-- Source material follows --
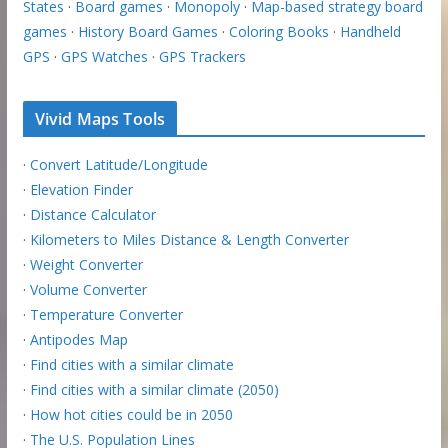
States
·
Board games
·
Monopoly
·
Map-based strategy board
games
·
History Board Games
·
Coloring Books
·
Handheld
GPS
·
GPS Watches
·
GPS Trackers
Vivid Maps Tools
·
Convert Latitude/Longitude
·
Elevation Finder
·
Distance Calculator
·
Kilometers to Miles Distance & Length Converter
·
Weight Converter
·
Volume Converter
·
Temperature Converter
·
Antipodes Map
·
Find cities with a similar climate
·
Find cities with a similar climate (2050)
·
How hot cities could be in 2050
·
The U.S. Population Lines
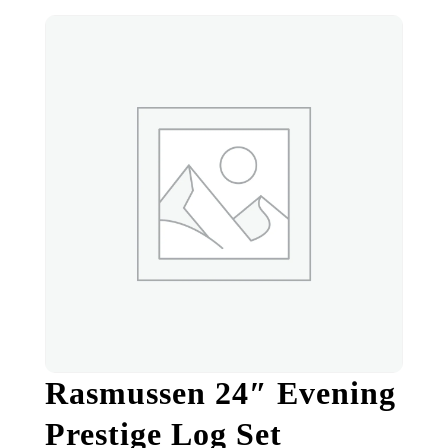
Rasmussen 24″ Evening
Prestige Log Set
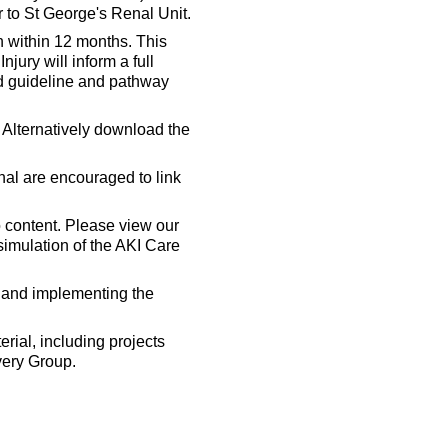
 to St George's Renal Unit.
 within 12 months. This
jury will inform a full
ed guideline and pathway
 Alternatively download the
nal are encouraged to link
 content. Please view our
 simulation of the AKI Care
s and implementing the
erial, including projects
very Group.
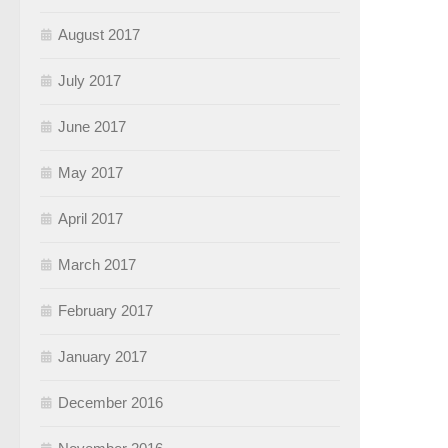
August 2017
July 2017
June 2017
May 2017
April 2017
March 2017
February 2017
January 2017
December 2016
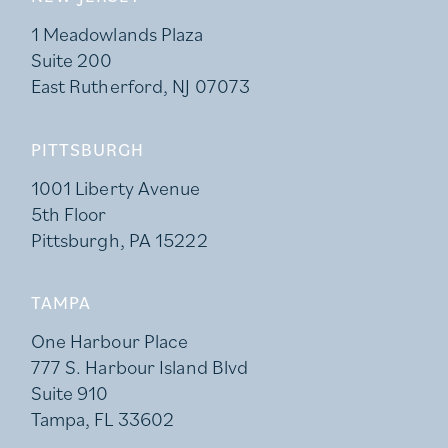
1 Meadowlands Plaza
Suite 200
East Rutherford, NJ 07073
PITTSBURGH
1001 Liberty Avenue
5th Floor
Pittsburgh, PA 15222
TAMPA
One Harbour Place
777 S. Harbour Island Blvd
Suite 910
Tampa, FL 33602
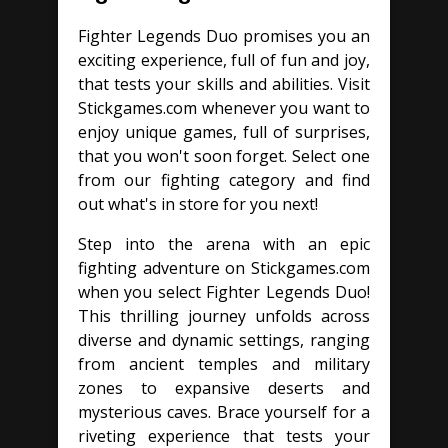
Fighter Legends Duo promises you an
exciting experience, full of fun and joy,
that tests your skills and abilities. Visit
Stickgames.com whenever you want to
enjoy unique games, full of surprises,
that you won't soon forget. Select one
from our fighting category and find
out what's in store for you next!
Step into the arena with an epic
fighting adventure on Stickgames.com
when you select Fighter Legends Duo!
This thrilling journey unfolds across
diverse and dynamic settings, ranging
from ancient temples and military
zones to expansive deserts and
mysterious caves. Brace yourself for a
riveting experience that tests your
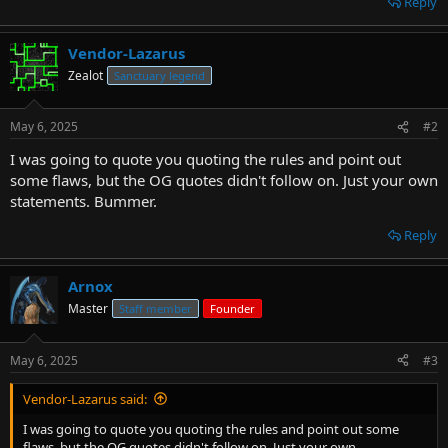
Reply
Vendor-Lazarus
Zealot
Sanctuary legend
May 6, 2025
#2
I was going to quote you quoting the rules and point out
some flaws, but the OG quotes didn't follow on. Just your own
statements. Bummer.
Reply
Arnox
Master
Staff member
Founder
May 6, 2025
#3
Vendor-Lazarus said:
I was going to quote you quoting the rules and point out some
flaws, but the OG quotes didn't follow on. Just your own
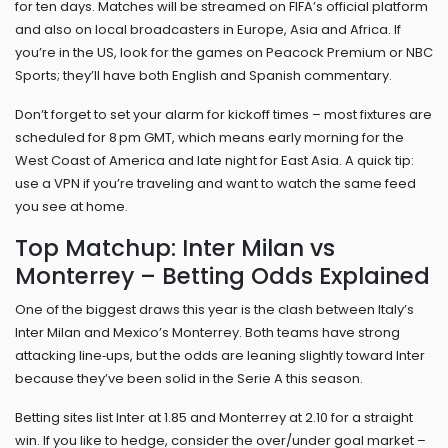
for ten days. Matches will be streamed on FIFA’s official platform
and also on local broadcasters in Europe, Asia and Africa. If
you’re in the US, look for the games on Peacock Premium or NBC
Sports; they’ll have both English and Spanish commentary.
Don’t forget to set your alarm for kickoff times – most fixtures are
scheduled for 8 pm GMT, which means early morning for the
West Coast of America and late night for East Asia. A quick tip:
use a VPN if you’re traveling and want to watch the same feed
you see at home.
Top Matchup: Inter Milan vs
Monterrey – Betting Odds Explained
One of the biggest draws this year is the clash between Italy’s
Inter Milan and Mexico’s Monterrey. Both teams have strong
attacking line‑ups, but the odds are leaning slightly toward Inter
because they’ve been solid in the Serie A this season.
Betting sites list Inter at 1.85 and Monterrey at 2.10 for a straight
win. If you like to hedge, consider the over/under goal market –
-- Source material concluded --
Exercise requirements:
Transcribe the lines in the records from the line with "for ten days." to the line with "Betting sites list", both included, reproducing each one precisely as it reads.

Answer for the task:
for ten days. Matches will be streamed on FIFA’s official platform
and also on local broadcasters in Europe, Asia and Africa. If
you’re in the US, look for the games on Peacock Premium or NBC
Sports; they’ll have both English and Spanish commentary.
Don’t forget to set your alarm for kickoff times – most fixtures are
scheduled for 8 pm GMT, which means early morning for the
West Coast of America and late night for East Asia. A quick tip:
use a VPN if you’re traveling and want to watch the same feed
you see at home.
Top Matchup: Inter Milan vs
Monterrey – Betting Odds Explained
One of the biggest draws this year is the clash between Italy’s
Inter Milan and Mexico’s Monterrey. Both teams have strong
attacking line‑ups, but the odds are leaning slightly toward Inter
because they’ve been solid in the Serie A this season.
Betting sites list Inter at 1.85 and Monterrey at 2.10 for a straight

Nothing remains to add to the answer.